Les scribes avaient été lourdement battus lors de la rencontre. Ils n’eurent pas un mot à dire et se retirèrent en murmurant vengeance contre leur audacieux adversaire. [ p. 185 ] Les Douze s’inquiétèrent des conséquences. « Savez-vous », dirent-ils, « que les pharisiens se sont offusqués de vos paroles ? » Il resta impassible. Les pharisiens étaient les champions d’une cause impie. Elle était vouée à l’échec, et que pouvaient-ils faire de Dieu contre eux ? « Toute plante que mon Père céleste n’a pas plantée sera déracinée. Laissez-les aller », s’écria-t-il en observant leurs silhouettes qui s’éloignaient et en citant un proverbe courant : « Ce sont des guides aveugles d’aveugles ; et si des aveugles guident des aveugles, tous deux tomberont dans un fossé. »

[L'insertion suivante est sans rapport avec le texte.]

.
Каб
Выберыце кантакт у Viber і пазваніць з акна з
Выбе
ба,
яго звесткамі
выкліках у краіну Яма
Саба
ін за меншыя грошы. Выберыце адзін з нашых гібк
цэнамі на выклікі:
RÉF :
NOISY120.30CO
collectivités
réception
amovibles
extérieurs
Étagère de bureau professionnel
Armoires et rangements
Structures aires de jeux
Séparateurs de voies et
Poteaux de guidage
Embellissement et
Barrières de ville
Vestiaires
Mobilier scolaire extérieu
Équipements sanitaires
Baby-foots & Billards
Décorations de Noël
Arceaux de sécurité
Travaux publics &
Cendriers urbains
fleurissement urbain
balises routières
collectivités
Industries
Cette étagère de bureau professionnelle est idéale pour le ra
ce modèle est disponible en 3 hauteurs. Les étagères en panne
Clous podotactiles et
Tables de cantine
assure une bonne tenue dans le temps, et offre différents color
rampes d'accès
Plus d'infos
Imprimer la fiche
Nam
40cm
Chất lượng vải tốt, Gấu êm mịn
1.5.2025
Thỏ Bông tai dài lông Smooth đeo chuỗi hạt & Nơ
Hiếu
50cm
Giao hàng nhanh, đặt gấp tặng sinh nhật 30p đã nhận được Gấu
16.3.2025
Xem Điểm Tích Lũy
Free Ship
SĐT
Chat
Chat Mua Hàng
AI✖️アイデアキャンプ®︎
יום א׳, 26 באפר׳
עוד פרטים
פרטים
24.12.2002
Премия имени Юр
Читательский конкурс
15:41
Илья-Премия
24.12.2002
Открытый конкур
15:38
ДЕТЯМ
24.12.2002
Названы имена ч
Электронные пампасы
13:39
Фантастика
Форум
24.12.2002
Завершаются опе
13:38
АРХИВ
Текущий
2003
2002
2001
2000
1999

Il rentra chez lui avec les Douze. Arrivés, Pierre lui demanda une explication de sa parabole, c’est-à-dire de ce qu’il disait sur ce qui souille réellement l’homme : non pas ce qui entre dans la bouche, mais ce qui en sort. Ce n’était pas une parabole, mais une déclaration claire, et il s’interrogea sur la question. Cela prouvait à quel point les Douze étaient attachés à la notion juive de souillure rituelle. « Vous aussi, êtes-vous encore sans intelligence ? » Il leur fit des remontrances et leur expliqua patiemment que ce ne sont pas les aliments impurs qui souillent l’âme, mais les pensées impures. Ce ne sont pas les mains qui ont besoin d’être purifiées, mais le cœur.